[start QUOTED PASSAGE]

WWF Raw – February 13th, 1999

WWF Raw – February 13th, 1999 – SkyDome – Toronto, ON

This special Saturday night WWF Raw opens with a recap of the Royal Rumble and its fallout leading to Austin-McMahon at St. Valentine’s Day Massacre. Tonight, Austin will face Mankind in a non-title match.

It’s WWF Raw Saturday Night from Toronto’s SkyDome. On the plus side, it’s the largest crowd ever for WWF Raw. On the minus side, it was taped on Monday, having been pre-empted by a dog show.

Steve Austin is out first, and he promises to not only beat Vince McMahon at the pay-per view, but cause bloodshed. That’s the magic word that brings Mankind down to the ring. Foley says he and Austin will meet again at WrestleMania, but that tonight, somebody’s gonna get their ass kicked (Somebody’s gonna get their wig split), even if he can’t guarantee who.

Foley is interrupted by the 1999 Royal Rumble theme song, “No Chance in Hell”, which is now the Corporation’s theme. Gone is that electronic tune and the repurposed Mötley Crüe Titantron. In its place is a sitcom-like roll call of the Corporate members.

The Rock promises to beat Mankind at St. Valentine’s Day Massacre, which he neglects to mention is tomorrow night (because, for the live audience, it’s not for another six days).

Vince McMahon, who is drowned out by the entire SkyDome calling him an A-hole, notes that, like the title of his new theme song, Steve Austin has no chance in hell. McMahon is so confident of his own victory, he guarantees that no Corporate member will interfere in the cage match, threatening to fire the entire Corporation if even one of them gets involved. But for Austin, after the cage match, the WWF will never (ever) be the same a-gain (Though Vince pronounces it the American way). Oh, and by the way, Vince will referee Austin-Mankind tonight. The boss dances and bobs his head to his new tune.

Tonight, The Rock will face… Steve Blackman? As a reminder, this is WWF Raw Saturday Night—they don’t want to upstage Shotgun.

Backstage, Mark Henry touches Debra’s legs… on a TV screen.

[end QUOTED PASSAGE]
[start ROWS]

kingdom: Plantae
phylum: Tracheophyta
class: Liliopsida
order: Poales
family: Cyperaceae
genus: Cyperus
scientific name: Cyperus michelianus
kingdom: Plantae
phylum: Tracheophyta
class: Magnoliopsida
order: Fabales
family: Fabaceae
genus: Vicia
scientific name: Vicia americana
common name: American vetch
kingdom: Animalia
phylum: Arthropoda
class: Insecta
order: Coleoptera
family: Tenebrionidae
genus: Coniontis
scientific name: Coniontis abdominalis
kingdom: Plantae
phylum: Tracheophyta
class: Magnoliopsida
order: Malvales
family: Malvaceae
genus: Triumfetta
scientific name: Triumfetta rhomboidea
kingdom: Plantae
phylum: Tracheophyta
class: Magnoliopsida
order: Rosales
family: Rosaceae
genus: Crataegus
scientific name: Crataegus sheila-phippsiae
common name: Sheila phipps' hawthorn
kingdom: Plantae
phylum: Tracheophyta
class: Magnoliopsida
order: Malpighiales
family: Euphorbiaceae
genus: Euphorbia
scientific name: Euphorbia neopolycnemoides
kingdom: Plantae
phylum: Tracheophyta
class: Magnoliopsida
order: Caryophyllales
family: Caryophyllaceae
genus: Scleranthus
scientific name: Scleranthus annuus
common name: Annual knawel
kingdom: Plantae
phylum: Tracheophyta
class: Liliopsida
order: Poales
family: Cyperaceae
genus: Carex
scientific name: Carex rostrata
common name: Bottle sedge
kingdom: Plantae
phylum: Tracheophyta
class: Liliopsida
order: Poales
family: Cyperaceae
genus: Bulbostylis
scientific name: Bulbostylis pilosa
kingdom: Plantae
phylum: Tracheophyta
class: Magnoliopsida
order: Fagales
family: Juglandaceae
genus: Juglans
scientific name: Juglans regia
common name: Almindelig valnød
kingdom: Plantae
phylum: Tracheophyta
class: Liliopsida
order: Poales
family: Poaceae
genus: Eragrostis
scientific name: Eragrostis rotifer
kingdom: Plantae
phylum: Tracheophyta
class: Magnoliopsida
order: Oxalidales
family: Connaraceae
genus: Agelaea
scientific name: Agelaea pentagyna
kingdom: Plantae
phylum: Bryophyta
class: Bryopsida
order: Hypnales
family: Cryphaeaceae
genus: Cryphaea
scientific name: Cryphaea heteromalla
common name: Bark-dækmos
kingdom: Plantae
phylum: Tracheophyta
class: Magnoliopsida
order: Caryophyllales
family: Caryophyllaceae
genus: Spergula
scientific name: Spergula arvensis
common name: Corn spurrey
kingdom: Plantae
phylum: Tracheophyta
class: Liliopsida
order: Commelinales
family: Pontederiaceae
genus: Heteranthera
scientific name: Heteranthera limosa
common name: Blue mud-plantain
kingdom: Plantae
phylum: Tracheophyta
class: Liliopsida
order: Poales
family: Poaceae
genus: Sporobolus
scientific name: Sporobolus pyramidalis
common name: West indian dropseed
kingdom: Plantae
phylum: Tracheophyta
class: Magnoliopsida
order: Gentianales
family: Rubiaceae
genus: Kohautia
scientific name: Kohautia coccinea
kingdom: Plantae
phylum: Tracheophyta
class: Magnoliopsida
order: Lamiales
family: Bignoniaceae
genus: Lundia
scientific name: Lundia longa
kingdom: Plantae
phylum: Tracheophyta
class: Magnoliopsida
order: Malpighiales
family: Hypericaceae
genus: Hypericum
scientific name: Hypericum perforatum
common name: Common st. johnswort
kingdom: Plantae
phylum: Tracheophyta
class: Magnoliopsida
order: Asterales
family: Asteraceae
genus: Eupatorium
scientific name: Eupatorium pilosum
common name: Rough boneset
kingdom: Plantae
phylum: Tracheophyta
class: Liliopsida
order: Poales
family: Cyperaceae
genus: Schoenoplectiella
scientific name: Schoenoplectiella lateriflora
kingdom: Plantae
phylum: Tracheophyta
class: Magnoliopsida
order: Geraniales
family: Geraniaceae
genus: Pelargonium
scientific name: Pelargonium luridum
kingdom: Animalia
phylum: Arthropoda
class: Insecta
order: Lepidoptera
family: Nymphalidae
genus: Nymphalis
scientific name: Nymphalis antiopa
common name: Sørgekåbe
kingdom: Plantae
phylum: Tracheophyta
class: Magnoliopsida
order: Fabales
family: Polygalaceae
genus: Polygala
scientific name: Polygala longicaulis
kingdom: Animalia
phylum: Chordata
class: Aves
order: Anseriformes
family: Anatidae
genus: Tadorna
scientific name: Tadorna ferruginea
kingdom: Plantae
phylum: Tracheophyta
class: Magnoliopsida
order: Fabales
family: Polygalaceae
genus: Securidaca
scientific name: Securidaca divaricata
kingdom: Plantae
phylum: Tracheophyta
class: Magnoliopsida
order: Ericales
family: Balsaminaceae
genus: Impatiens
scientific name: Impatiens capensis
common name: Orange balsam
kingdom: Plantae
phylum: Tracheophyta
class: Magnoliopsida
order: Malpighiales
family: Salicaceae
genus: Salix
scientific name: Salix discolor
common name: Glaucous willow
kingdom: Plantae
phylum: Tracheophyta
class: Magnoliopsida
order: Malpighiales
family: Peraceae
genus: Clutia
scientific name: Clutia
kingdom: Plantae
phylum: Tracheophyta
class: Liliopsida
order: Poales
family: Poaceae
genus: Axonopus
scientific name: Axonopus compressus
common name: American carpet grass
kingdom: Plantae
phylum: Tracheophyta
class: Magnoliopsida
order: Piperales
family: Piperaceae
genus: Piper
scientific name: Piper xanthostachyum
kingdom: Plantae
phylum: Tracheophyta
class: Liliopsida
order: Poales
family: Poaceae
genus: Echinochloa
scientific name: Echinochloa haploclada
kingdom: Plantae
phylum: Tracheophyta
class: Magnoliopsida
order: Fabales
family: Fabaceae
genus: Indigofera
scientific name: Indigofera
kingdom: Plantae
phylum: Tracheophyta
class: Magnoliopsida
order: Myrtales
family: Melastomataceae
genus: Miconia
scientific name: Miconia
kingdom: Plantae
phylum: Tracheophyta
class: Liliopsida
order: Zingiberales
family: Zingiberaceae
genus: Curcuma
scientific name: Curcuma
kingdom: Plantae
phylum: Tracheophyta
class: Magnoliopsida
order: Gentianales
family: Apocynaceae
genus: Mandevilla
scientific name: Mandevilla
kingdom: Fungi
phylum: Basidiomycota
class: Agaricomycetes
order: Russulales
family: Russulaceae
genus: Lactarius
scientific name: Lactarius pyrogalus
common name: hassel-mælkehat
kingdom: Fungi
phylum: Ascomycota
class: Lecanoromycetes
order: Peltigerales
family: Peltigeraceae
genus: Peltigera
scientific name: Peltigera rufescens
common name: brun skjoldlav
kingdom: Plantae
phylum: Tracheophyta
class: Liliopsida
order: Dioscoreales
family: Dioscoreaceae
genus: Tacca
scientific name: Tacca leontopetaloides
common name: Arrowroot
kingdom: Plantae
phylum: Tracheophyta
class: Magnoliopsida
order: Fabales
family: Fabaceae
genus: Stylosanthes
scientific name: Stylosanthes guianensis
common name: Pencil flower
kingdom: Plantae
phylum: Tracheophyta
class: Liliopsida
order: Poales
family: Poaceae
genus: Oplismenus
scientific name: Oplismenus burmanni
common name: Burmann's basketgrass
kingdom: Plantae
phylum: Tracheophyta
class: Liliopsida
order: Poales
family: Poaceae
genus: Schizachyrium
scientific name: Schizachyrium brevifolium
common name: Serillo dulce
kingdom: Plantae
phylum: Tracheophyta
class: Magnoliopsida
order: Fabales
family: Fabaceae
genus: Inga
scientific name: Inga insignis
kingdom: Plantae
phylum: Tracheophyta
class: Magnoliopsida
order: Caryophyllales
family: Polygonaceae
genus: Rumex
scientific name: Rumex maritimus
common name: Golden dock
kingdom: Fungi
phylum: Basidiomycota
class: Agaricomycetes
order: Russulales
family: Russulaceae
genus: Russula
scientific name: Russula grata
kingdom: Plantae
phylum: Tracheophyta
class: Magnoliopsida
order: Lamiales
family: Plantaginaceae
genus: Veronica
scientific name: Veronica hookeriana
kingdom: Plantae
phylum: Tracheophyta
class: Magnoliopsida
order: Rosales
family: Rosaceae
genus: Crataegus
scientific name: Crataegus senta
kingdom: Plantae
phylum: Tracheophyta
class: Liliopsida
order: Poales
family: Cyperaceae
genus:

[end ROWS]

> _PROBLEMS_:
**A.** In the wrestling recap, who will referee the Austin-Mankind match?
**B.** Please carry the wrestling recap on from its final line.

> _SET OF ANSWERS_:
**A.** Vince McMahon.

**B.**
After the break, Henry accompanies D’Lo Brown to the ring, though the chyron identifies him only as “Sexual Chocolate” (“Mark Henry” wouldn’t have fit). Mark’s infatuation with Debra keeps getting him beaten up by Jeff Jarrett and Owen Hart.

Tonight, D’Lo faces Jarrett one-on-one. But first, Brown has a surprise for Henry: his very own concubine, who will do anything, any time, anywhere that Mark wants. This way, Mark will be able to satisfy his appetite for white women without getting into trouble. Lest you think I’m needlessly injecting race into this, they call her Ivory. Bet you forgot how she got that name, huh?

About a minute into the match, Jeff puts the figure four on D’Lo until Ivory steps in and distracts him with her scarf. D’Lo then hits Jeff with the Sky High to win. This leads to a pull-apart catfight between Debra and Ivory.

Footage from earlier today shows a view into one of SkyDome’s hotel rooms, where Val Venis waits in a towel. In steps another figure, also clad only in a towel. It’s The Wall, brother! Or, say the announcers, Ryan Shamrock.

A video package recaps the Val-Ryan-Ken love triangle. Well, not a love triangle exactly (Yikes!), but a storyline. Kevin Kelly, the recent go-to announcer for all things sexy, asks Val whether this is all just a ploy to “get a rise” out of Ken Shamrock. And wouldn’t you know it, Venis turns this innocent phrase into something sexual.

“WCW fans are…” Blowhards?

But before Val can finish this week’s double-entendre, Ken rushes to the ring and absolutely whales on him. A series of referees try to break up the violence but get suplexed and ankle-locked for their trouble.

WWF Raw returns to find Ryan Shamrock in the dressing room with Val. Venis vows to end this thing with Ken tonight.

Goldust comes to the ring, where he is greeted by his own usher. The future ass-buffer delivers blue flowers and candy to the Bizarre One, who throws them back in the usher’s face. Goldust faces Gillberg, who is looking to continue his 0-2 streak.

The former Duane Gill “spears” Goldust and bounces off. The Bizarre One delivers the Curtain Call, but before he can extend Gillberg’s streak to 0-3, Bluedust appears on screen, naked but for some flowers. Amid the distraction, Gillberg school-boys Goldust for the three-count, snapping his streak. That would be like if Goldberg’s streak ended on his third match (and I don’t mean that dark match loss to Chad Fortune).

Immediately after the match, Goldust puts the boots to Gillberg and shatters his dreams. The lights then turn blue and flicker, and when they come back on, Goldust is covered in blue paint. Is the Blue Meanie parodying the Brood now? And if so, will he start drinking that blue liquid from the Stayfree commercials?

Earl Hebner announces that none of the referees will officiate the Ken Shamrock match at the PPV, and that if no one volunteers to officiate it, Shamrock will forfeit the title to Val Venis. That seems like a pretty major decision for Hebner to make unilaterally, but what do I know about the WWF’s power structure?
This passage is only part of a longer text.